START Exercise input

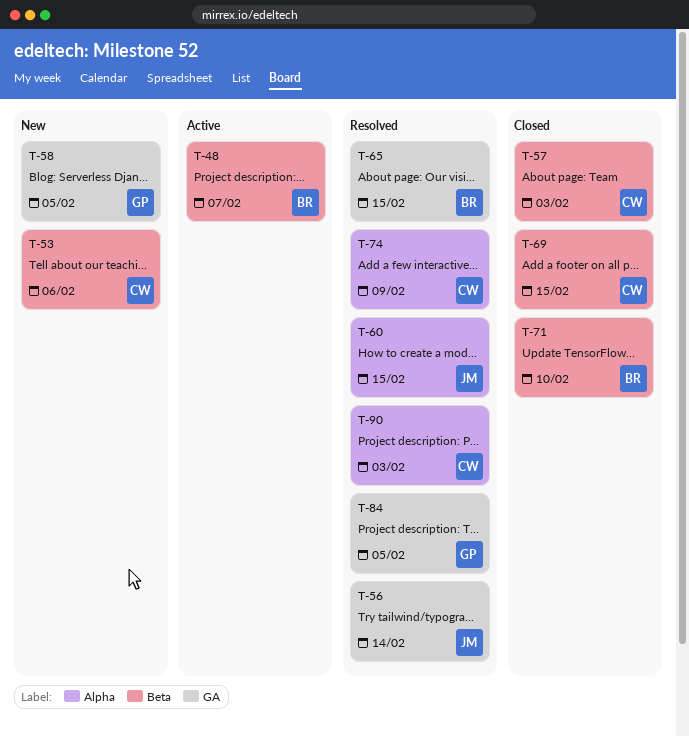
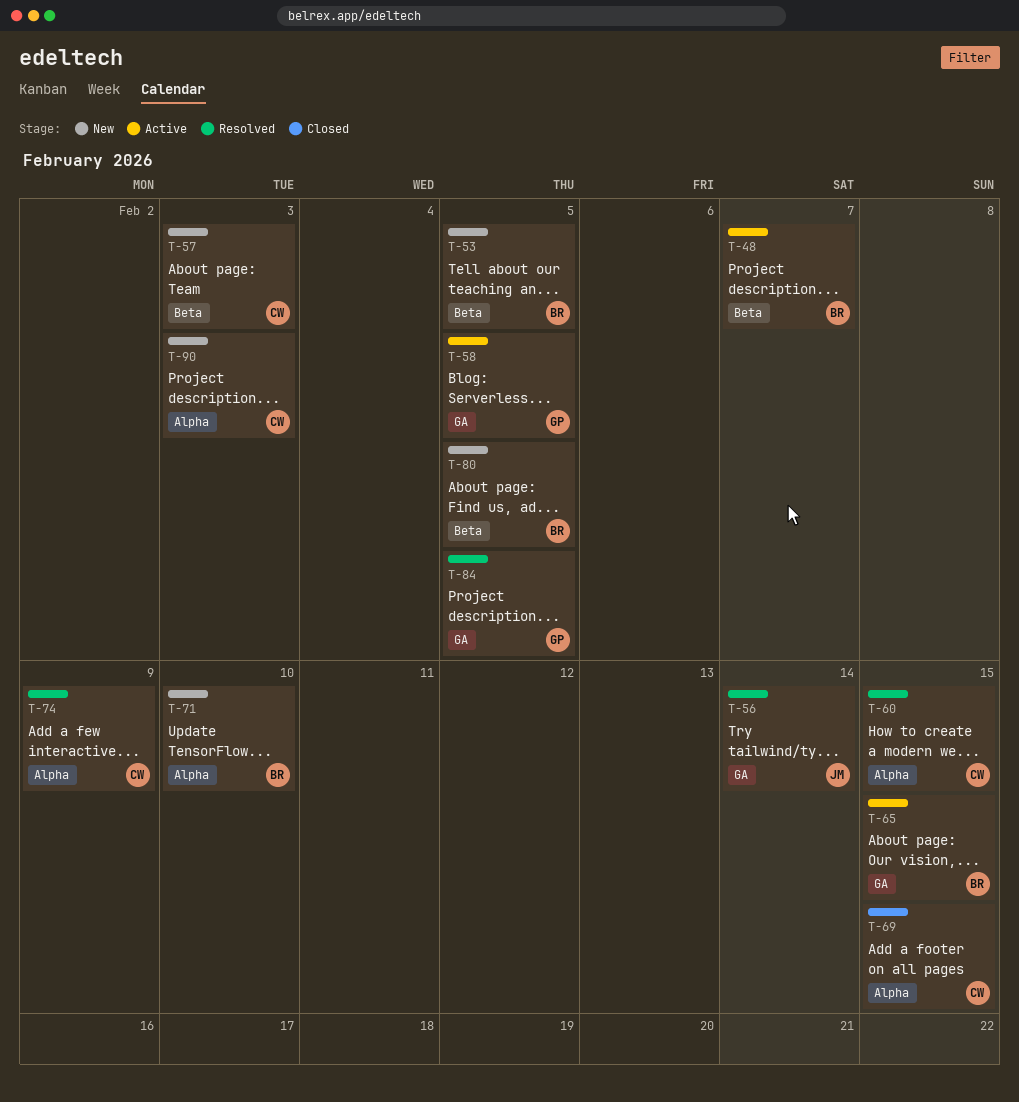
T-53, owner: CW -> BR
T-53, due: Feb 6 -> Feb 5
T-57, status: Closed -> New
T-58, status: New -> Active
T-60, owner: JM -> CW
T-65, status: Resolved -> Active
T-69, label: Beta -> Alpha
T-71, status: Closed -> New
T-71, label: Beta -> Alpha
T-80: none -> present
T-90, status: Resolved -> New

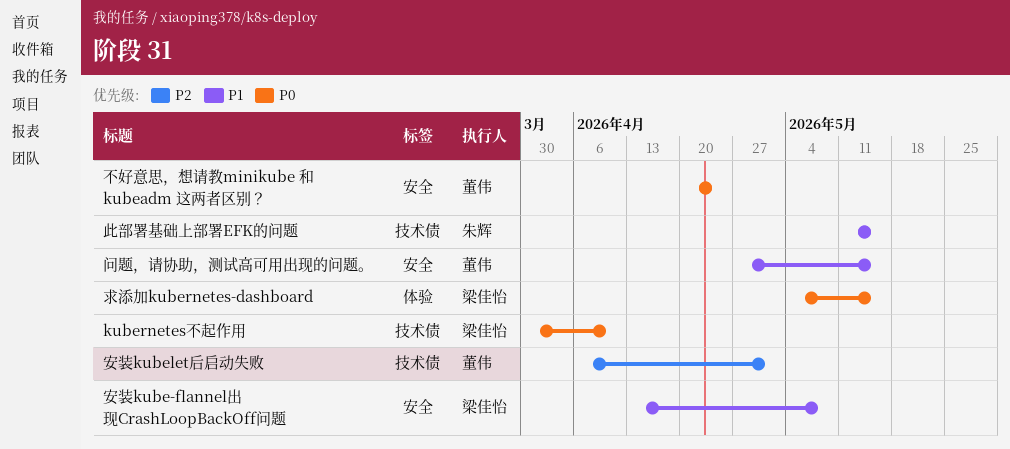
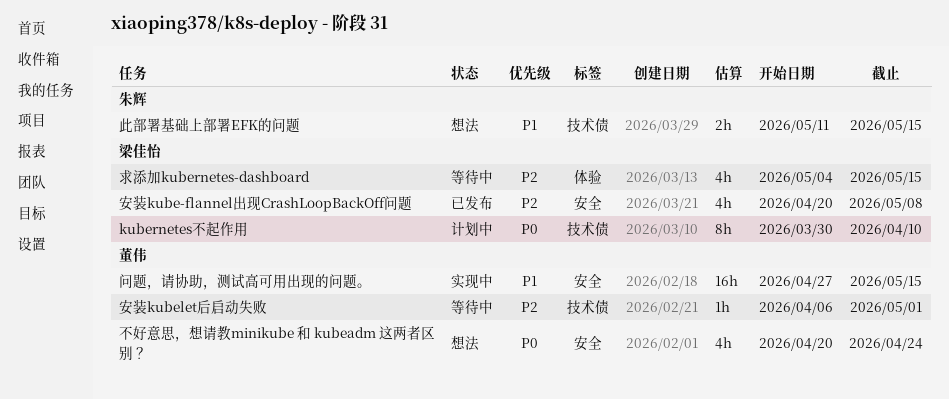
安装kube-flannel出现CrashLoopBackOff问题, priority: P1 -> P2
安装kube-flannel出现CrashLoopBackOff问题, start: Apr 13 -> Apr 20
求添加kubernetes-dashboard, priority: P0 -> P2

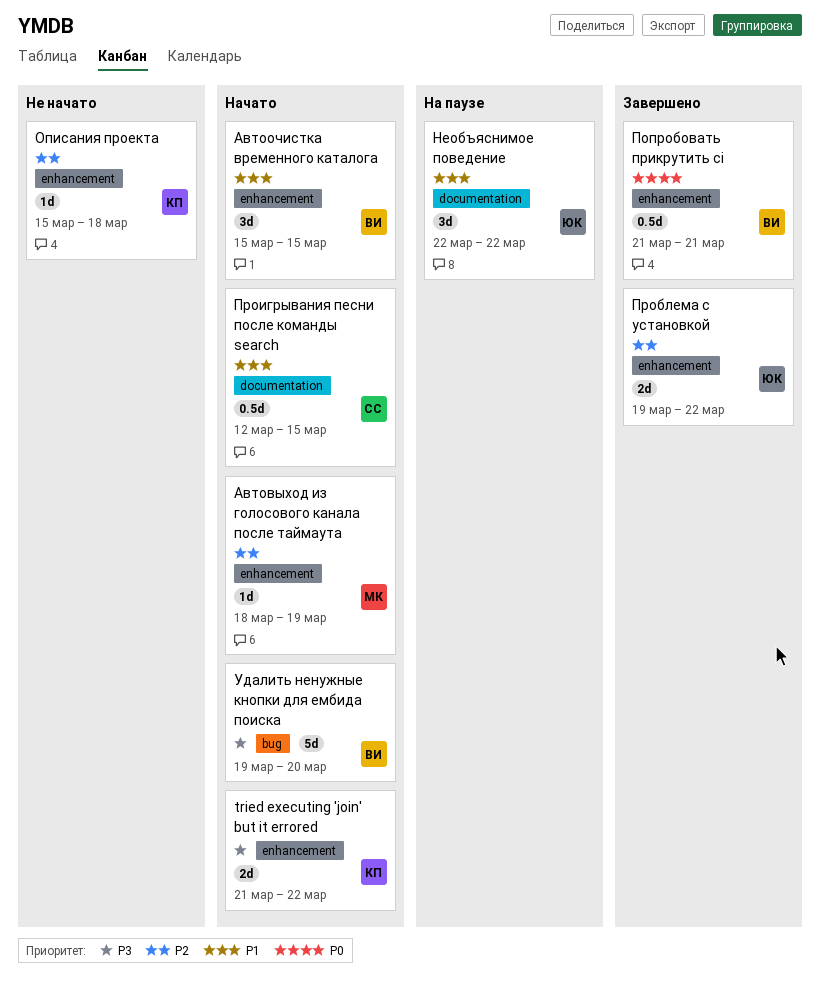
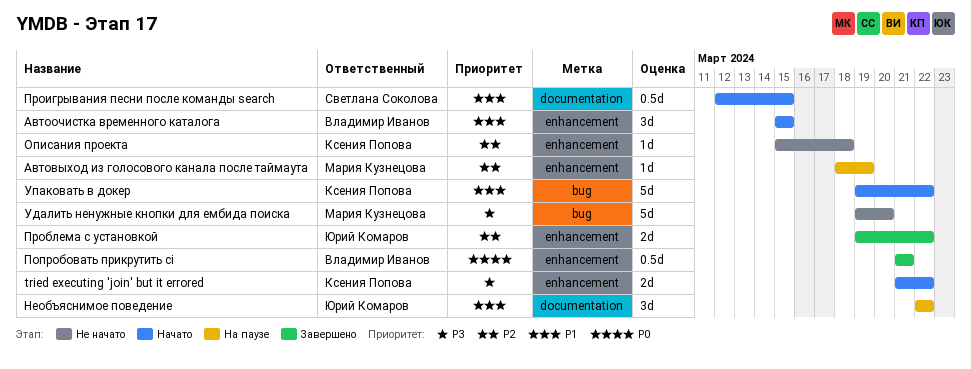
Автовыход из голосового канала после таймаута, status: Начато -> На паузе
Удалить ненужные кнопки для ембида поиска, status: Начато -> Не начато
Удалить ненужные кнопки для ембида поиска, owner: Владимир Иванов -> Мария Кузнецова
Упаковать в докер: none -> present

END Exercise input

Exercise aim
Repeat every line above exactly, but omit all images.

Final answer
T-53, owner: CW -> BR
T-53, due: Feb 6 -> Feb 5
T-57, status: Closed -> New
T-58, status: New -> Active
T-60, owner: JM -> CW
T-65, status: Resolved -> Active
T-69, label: Beta -> Alpha
T-71, status: Closed -> New
T-71, label: Beta -> Alpha
T-80: none -> present
T-90, status: Resolved -> New

安装kube-flannel出现CrashLoopBackOff问题, priority: P1 -> P2
安装kube-flannel出现CrashLoopBackOff问题, start: Apr 13 -> Apr 20
求添加kubernetes-dashboard, priority: P0 -> P2

Автовыход из голосового канала после таймаута, status: Начато -> На паузе
Удалить ненужные кнопки для ембида поиска, status: Начато -> Не начато
Удалить ненужные кнопки для ембида поиска, owner: Владимир Иванов -> Мария Кузнецова
Упаковать в докер: none -> present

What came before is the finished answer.